WHAT YOU WILL DO: Gather every line of the entries that includes the word "вопросы".

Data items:
┄┄┄┄┄┄┄┄┄┄┄┄┄┄┄┄┄┄┄┄
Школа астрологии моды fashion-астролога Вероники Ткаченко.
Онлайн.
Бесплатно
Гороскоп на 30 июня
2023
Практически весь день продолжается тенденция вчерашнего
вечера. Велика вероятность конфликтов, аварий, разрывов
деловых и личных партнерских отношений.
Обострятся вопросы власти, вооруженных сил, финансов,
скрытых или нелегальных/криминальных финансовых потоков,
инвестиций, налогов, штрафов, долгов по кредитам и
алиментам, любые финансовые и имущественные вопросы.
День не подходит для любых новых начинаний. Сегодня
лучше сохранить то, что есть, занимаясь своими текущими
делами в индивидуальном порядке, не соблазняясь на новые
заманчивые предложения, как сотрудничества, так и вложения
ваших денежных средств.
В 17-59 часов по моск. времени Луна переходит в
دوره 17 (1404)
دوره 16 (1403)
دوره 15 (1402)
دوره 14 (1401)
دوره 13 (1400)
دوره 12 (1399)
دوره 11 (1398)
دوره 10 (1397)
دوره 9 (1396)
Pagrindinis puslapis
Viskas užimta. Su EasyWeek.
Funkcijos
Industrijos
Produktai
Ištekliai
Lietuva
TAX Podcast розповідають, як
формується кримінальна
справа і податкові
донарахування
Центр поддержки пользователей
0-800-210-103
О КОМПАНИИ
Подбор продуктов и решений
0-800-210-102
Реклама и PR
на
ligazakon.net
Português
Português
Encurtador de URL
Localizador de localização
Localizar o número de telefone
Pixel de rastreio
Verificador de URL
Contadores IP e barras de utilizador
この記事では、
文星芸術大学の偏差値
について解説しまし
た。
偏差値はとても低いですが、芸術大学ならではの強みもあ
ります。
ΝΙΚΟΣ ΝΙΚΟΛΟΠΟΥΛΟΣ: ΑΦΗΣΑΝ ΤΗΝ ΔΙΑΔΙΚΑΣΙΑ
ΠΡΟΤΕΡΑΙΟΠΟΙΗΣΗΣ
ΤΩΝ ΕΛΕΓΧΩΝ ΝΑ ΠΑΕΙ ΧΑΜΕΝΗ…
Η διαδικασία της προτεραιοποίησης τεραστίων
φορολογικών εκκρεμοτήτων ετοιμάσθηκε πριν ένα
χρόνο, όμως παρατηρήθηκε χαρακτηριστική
┄┄┄┄┄┄┄┄┄┄┄┄┄┄┄┄┄┄┄┄
WRITTEN REPLY:
Обострятся вопросы власти, вооруженных сил, финансов,
алиментам, любые финансовые и имущественные вопросы.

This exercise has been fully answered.